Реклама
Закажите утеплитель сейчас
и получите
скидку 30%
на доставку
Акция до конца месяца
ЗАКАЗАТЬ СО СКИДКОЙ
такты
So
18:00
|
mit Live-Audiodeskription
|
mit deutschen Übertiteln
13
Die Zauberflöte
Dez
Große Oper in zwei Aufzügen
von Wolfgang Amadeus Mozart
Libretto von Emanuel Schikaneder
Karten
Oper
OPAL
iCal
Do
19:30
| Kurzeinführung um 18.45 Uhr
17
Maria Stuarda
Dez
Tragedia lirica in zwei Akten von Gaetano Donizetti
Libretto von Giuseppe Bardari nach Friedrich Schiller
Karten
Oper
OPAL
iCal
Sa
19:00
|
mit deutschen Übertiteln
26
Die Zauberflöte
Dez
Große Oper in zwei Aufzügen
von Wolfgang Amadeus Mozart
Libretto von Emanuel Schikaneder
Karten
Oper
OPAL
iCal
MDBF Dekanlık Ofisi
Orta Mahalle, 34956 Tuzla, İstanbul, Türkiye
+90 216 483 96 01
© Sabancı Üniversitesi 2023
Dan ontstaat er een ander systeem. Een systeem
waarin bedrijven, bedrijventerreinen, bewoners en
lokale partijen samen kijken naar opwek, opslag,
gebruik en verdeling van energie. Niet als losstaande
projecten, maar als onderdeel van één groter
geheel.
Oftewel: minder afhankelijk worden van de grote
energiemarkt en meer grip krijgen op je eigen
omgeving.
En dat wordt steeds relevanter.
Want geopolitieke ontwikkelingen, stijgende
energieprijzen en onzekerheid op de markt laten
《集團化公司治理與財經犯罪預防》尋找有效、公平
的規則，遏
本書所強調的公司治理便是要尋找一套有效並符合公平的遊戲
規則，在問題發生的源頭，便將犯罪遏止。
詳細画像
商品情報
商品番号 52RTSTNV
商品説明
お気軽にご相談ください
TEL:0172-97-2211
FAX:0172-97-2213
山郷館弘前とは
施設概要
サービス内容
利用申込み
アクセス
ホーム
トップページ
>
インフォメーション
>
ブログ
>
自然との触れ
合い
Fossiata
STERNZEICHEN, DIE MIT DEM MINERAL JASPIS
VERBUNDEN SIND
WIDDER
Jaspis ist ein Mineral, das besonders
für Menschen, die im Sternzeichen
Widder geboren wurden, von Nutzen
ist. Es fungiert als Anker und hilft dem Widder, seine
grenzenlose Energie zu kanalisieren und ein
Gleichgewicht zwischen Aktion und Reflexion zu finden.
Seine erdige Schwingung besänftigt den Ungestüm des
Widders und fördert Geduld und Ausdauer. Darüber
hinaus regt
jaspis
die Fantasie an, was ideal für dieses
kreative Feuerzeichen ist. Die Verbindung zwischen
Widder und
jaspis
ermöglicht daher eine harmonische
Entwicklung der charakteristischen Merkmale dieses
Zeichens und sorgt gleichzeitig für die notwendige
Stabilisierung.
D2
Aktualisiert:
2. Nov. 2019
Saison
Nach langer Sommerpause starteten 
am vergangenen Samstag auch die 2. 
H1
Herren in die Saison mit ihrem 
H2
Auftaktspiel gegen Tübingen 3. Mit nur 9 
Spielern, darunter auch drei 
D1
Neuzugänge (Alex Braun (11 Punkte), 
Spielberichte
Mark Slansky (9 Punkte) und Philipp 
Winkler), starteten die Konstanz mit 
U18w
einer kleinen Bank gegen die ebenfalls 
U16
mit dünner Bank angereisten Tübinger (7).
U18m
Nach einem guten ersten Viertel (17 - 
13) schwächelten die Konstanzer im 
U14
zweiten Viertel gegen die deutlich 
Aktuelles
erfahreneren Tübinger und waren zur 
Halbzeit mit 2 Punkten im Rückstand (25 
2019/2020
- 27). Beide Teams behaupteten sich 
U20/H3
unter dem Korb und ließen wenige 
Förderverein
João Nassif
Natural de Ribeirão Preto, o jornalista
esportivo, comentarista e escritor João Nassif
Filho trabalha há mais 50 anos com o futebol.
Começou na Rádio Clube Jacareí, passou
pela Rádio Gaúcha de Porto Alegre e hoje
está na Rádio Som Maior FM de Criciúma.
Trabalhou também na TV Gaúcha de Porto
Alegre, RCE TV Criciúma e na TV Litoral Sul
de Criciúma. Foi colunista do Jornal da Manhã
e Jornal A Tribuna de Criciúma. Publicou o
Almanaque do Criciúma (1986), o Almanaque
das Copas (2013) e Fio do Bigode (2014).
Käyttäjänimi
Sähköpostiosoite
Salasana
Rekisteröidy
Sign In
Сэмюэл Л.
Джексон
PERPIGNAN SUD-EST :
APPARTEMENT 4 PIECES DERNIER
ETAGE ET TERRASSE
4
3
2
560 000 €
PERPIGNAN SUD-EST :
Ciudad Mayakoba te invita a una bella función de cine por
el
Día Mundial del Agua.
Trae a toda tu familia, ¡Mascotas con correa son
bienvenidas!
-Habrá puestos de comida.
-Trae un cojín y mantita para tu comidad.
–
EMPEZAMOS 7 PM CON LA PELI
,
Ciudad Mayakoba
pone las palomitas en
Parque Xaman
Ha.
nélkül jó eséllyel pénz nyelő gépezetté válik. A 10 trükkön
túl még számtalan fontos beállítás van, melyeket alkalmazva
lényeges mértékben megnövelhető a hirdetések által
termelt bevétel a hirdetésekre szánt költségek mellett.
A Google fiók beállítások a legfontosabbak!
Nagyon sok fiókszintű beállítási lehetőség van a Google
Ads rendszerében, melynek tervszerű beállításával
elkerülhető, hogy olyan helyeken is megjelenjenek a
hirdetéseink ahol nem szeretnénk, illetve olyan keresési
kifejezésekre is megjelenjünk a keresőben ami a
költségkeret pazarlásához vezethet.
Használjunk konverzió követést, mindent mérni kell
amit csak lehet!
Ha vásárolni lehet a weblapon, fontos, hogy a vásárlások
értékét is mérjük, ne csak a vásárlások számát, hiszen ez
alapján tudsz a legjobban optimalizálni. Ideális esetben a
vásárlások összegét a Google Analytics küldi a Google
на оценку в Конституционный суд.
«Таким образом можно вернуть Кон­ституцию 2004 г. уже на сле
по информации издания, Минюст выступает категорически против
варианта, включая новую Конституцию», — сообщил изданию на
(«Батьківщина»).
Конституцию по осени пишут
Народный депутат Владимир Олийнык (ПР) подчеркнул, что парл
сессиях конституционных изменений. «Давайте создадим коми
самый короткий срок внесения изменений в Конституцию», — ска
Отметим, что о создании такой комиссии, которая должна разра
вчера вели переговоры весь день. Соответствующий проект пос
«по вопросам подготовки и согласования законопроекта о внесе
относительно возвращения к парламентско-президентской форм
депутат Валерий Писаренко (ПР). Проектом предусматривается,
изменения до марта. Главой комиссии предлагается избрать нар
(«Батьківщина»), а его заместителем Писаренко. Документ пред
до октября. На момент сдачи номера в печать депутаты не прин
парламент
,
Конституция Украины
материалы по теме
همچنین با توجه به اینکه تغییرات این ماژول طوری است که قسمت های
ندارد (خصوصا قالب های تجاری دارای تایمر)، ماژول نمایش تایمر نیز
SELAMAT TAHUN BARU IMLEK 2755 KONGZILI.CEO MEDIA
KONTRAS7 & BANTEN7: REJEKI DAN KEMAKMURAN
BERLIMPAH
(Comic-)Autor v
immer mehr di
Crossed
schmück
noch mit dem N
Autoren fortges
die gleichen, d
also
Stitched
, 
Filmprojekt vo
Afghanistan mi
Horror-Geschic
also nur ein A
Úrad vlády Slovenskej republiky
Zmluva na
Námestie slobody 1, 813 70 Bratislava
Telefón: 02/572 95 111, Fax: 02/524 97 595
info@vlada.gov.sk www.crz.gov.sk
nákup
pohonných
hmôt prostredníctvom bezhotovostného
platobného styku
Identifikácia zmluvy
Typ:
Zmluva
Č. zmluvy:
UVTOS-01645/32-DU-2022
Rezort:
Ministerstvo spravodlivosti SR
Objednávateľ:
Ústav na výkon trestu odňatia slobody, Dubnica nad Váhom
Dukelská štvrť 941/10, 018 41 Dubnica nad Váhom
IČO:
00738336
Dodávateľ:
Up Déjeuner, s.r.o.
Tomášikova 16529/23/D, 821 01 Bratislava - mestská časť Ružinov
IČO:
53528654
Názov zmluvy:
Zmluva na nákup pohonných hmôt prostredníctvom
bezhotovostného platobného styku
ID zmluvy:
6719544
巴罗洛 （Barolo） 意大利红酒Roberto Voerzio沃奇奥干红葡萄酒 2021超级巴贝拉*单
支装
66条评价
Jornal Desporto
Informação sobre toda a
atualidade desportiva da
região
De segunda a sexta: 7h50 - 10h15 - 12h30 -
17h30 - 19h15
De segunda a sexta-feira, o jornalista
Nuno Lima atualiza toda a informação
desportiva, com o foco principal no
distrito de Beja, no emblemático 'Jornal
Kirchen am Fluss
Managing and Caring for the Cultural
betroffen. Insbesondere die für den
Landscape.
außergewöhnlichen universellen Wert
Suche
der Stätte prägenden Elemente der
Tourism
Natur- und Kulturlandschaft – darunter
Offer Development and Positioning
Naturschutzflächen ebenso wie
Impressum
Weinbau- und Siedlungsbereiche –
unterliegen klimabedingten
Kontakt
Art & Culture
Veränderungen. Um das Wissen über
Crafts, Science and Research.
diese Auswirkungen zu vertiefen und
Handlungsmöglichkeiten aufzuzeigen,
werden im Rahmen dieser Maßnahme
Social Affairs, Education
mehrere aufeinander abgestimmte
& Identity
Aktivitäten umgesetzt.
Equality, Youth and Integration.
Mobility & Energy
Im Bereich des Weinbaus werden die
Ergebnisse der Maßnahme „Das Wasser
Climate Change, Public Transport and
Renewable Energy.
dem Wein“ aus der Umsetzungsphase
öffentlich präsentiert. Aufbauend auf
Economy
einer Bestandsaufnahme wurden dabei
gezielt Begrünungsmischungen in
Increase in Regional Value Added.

+ + + +

→ WRITTEN TASK
Start with the line above that contains "Identifikácia zmluvy" and end with the line that contains "Jornal Desporto". Write out those lines exactly, and only those.

→ EXPECTED OUTPUT
Identifikácia zmluvy
Typ:
Zmluva
Č. zmluvy:
UVTOS-01645/32-DU-2022
Rezort:
Ministerstvo spravodlivosti SR
Objednávateľ:
Ústav na výkon trestu odňatia slobody, Dubnica nad Váhom
Dukelská štvrť 941/10, 018 41 Dubnica nad Váhom
IČO:
00738336
Dodávateľ:
Up Déjeuner, s.r.o.
Tomášikova 16529/23/D, 821 01 Bratislava - mestská časť Ružinov
IČO:
53528654
Názov zmluvy:
Zmluva na nákup pohonných hmôt prostredníctvom
bezhotovostného platobného styku
ID zmluvy:
6719544
巴罗洛 （Barolo） 意大利红酒Roberto Voerzio沃奇奥干红葡萄酒 2021超级巴贝拉*单
支装
66条评价
Jornal Desporto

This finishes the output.